= The Bielski Brothers =

2003 non-fiction book by Peter Duffy

The Bielski Brothers: The True Story of Three Men Who Defied the Nazis, Built a Village in the Forest, and Saved 1,200 Jews is a non-fiction book by Peter Duffy, which was published in 2003. It tells the story of Tuvia Bielski, Alexander Zeisal Bielski (Zus), Aharon Bielski, and Asael Bielski, four Jewish brothers who established a large partisan camp in the forests of Belarus during World War II which participated in resistance activities against the Nazi occupation of the country, and so saved 1,200 Jews from the Nazis. The book describes how, in 1941, three brothers witnessed their parents and two other siblings being led away to their eventual murders. The brothers fought back against Germans and collaborators, waging guerrilla warfare in the forests of Belarus. By using their intimate knowledge of the dense forests surrounding the towns of Lida and Novogrudek, the Bielskis evaded the Nazis and established a hidden base camp, then set about convincing other Jews to join their ranks. The Germans came upon them once but were unable to get rid of them. As more Jews arrived each day, a robust community began to emerge; a "Jerusalem in the woods". In July 1944, after some 30 months in the woods, the Bielskis learned that the Germans, overrun by the Red Army, were retreating back toward Berlin.

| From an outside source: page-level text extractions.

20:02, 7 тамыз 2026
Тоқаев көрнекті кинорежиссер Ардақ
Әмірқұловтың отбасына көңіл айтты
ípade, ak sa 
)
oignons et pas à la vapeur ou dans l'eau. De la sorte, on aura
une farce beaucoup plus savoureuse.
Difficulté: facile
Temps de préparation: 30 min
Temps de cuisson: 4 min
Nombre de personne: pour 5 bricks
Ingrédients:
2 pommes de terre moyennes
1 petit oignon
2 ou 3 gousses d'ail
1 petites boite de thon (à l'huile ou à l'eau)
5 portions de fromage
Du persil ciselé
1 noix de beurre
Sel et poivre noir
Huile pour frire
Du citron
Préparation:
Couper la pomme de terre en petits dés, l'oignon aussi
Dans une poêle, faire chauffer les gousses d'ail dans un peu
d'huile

At the end of the war, with Soviet control of Belarus becoming increasingly oppressive, the surviving Bielskis fled to Romania, traveling on to the British Mandate of Palestine and eventually to the United States. Asael was drafted into the Soviet Red Army and was killed in action at Marlbork in 1944.

==Critical reaction==
Publishers Weekly wrote: "This is a story about heroes, and Duffy does a masterful job of telling it." The publication noted that, after the war when Tuvia Bielski was living in Brooklyn, "no one knew that the local immigrant truck driver had once commanded the feared Bielski brigade. It is time the three brothers received their due."

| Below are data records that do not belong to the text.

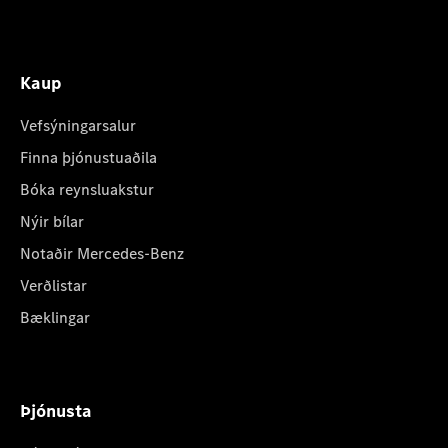
Kaup
Vefsýningarsalur
Finna þjónustuaðila
Bóka reynsluakstur
Nýir bílar
Notaðir Mercedes-Benz
Verðlistar
Bæklingar
Þjónusta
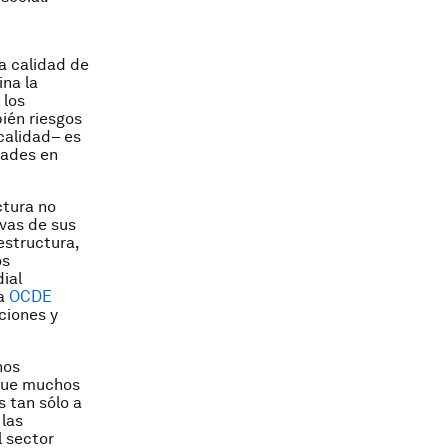
a calidad de
ina la
 los
bién riesgos
calidad– es
dades en
ctura no
vas de sus
estructura,
os
ial
la
OCDE
ciones y
hos
 que muchos
s tan sólo a
 las
l sector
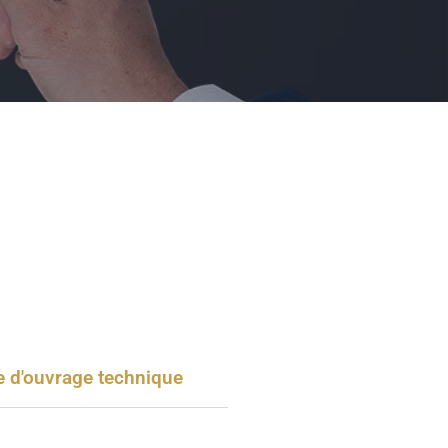
e d'ouvrage technique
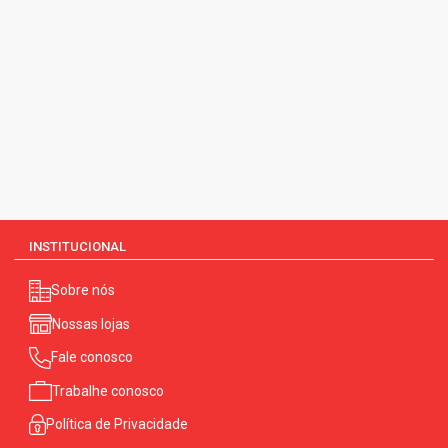
INSTITUCIONAL
Sobre nós
Nossas lojas
Fale conosco
Trabalhe conosco
Política de Privacidade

The Library Journal critic wrote that the book "relates in vivid detail the World War II saga of the Bielski partisans", adding "[a]lthough clearly impressed with the Bielskis' accomplishments, as well as with the men themselves, Duffy does not let that detract from recounting the less noble aspects of partisan life."

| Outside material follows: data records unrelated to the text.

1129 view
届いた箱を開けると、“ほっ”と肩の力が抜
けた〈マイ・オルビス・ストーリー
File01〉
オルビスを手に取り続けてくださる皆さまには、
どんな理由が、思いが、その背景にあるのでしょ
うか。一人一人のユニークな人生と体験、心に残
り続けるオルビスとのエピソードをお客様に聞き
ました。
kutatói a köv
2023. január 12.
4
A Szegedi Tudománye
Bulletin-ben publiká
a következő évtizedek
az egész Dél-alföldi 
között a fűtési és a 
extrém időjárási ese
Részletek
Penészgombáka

The critic for the Kirkus Reviews called it a "powerful recounting of a little-known story" and that the book was "more uplifting than most" Holocaust books, adding that the "day-in, day-out account of the next four years is an often unbearably intense chronicle of horror and courage. A novel telling a similar story would almost certainly be dismissed as outlandish, but Duffy's copious endnotes convincingly document the saga's reality."